Try it: Which lines in the data below contain the word "Website"? Pull each of them out.

(Dataset entries)
- - -

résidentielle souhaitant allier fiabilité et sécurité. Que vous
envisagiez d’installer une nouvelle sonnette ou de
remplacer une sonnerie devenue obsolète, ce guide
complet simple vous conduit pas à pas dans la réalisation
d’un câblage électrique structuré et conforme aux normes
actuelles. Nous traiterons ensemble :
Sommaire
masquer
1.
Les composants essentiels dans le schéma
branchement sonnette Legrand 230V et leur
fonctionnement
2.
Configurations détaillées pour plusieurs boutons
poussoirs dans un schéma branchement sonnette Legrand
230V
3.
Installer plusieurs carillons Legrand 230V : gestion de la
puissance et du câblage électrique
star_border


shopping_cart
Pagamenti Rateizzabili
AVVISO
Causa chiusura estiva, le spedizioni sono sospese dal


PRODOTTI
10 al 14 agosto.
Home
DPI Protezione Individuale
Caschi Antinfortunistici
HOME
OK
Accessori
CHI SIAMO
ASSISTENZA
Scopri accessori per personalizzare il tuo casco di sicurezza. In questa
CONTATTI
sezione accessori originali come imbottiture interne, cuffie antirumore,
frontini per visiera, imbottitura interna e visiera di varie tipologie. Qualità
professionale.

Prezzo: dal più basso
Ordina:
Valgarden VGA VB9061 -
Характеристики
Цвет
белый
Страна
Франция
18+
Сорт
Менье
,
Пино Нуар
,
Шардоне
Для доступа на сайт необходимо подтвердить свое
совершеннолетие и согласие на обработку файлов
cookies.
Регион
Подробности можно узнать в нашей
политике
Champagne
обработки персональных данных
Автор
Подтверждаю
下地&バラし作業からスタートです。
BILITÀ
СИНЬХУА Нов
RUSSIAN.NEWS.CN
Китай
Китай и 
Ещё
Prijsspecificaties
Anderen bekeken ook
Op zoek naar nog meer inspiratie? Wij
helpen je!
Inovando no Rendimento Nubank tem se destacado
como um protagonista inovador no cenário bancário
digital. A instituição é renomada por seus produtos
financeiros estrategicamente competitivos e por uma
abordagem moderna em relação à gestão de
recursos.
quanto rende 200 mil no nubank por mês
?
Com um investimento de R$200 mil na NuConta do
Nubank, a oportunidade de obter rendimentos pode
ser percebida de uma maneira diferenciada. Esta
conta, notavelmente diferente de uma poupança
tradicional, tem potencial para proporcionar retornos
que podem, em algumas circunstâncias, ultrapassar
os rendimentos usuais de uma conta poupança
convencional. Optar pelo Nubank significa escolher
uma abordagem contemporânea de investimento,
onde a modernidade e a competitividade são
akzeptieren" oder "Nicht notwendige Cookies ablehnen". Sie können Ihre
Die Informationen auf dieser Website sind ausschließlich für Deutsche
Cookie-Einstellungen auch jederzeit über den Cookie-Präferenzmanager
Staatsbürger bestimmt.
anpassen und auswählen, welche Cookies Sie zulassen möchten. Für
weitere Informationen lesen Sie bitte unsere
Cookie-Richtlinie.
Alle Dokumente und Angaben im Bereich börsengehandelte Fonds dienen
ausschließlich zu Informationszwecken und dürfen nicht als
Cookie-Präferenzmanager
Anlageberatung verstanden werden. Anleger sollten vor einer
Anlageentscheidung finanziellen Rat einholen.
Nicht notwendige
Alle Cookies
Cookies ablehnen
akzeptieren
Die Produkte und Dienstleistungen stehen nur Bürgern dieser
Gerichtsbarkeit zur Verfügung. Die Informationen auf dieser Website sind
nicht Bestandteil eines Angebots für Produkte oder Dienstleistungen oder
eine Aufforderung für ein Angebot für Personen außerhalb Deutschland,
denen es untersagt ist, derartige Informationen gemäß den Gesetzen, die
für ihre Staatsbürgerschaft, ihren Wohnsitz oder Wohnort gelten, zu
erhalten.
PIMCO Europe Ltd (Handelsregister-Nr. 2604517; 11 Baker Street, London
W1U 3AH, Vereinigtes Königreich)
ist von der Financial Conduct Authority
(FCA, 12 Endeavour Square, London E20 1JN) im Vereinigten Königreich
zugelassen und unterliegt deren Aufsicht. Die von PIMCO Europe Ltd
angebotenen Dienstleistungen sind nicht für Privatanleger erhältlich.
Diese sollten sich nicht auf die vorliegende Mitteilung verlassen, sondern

- - -

Result below:
Die Informationen auf dieser Website sind ausschließlich für Deutsche
Gerichtsbarkeit zur Verfügung. Die Informationen auf dieser Website sind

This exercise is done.